Mercedes drivers pay tribute to Niki Lauda

Niki Lauda and Valtteri Bottas pic: Valtteri Bottas Twitter

Mercedes Formula 1 drivers Lewis Hamilton and Valtteri Bottas have paid tribute to their team’s late non-executive chairman, Niki Lauda.

Hamilton was in fact excused from pre-Monaco Grand Prix media duties by the FIA but posted a heartfelt message on Twitter about the man who helped lure him to Mercedes.

“I’m struggling to believe you are gone,” wrote the Brit.

“I will miss our conversations, our laughs, the big hugs after winning races together.

“God rest your soul. Thank you for being a bright light in my life.

“I’ll always be here for your family should they ever need me. Love you man”

Bottas took Hamilton’s place in the Wednesday press conference in Monaco, in which he explained that Lauda was a confidant when the Finn was going through difficult periods on the race track.

“He was always funny. Full of a good sense of humour and so direct. He always said whatever he thinks, how things are,” said Bottas.

“He didn’t take different routes, he always said things directly, so that made for some funny situations sometimes in meetings and stuff.

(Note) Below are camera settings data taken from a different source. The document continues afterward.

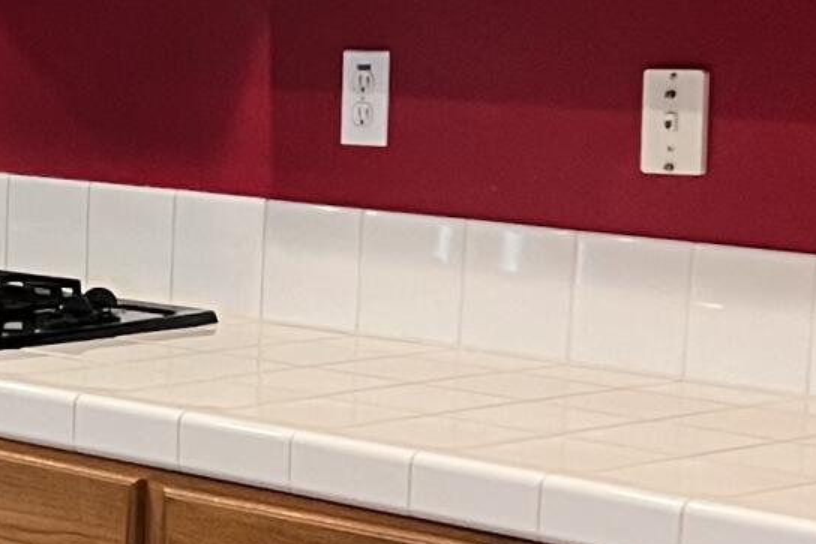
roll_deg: +0.6
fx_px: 3378
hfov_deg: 12.6
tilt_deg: -10.1
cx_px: -612
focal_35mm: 149
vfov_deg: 9.2
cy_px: 475
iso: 100
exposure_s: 1/60
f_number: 1.5
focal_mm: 5.7
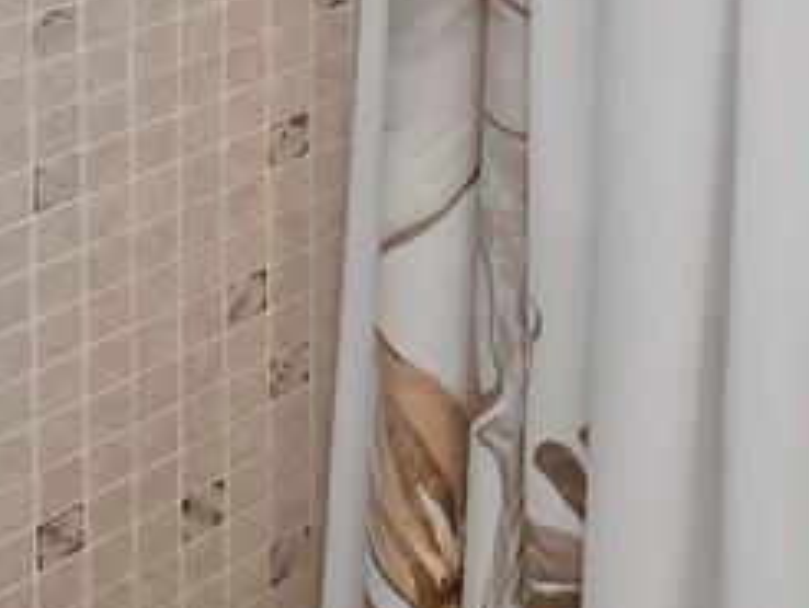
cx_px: 1306
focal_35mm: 91
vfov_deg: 12.9
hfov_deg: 18.4
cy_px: -789
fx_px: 2129
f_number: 11
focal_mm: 7
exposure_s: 1/1.67
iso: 200
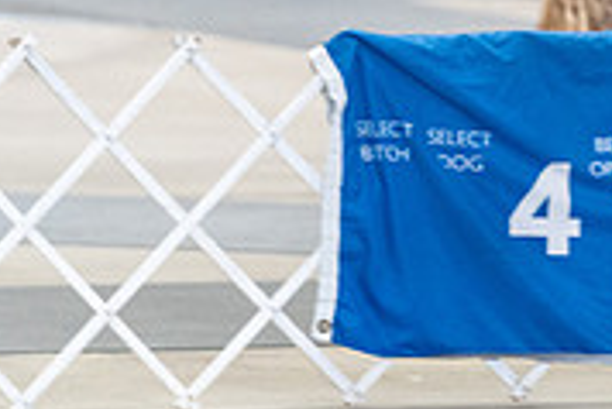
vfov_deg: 2.4
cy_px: 50
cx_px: 942
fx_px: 9732
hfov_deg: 3.6
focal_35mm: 572
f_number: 3.5
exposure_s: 1/320
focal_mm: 176
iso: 6400
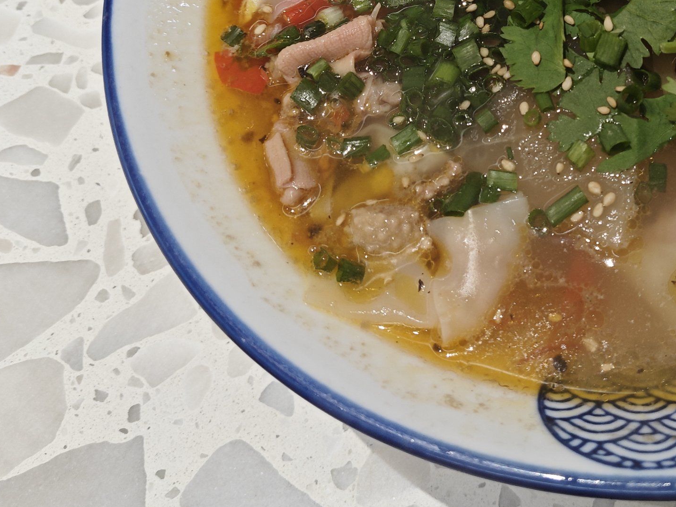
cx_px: 559
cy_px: 74
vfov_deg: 31.7
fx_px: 859
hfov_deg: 40.8
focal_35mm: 44
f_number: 1.8
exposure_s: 1/100
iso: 200
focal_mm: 5.43
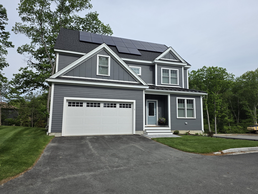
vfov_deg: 58.9
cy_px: 97
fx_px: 171
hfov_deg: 73.9
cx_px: 129
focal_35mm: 23
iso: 80
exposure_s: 1/6574
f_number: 1.7
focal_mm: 6.3
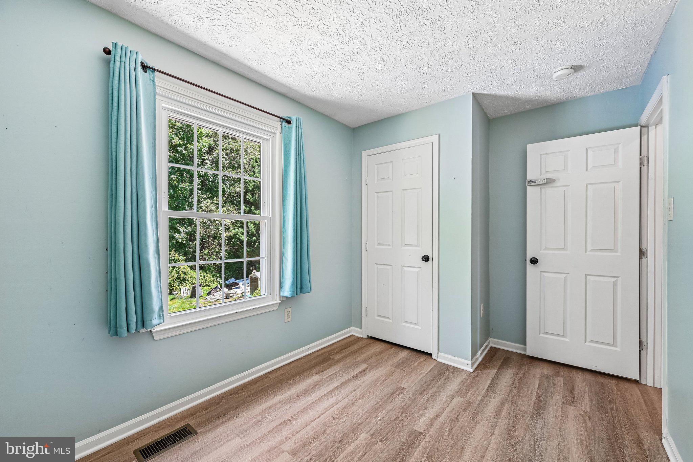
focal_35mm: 14
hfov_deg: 104.3
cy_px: 231
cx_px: 346
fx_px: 269
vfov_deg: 81.2
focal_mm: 14
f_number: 8
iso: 400
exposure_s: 1/13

“But I will say the best thing that will stand in my mind is that he was always there when I had a good result, to congratulate, and you could always see he was truly happy.

“But the main thing was, when I had some bad races, and difficult times, he was still always available to speak about anything, and really supportive – because he has the experience himself, as a racer, in life and racing that there will be setbacks and you can really improve from those.

“In that sense, that’s been massive motivation for me and will stay in my mind.”

Team principal Toto Wolff described Lauda as the squad’s ‘guiding light’ in the hours following news of his death.

Mercedes is set to pay its respects to Lauda in a number of ways this weekend, with Ferrari and McLaren, the teams with which the Austrian won his world championships, expected to do likewise.

Thursday running at Monaco sees practice sessions from 1900 AEST and 2300 AEST.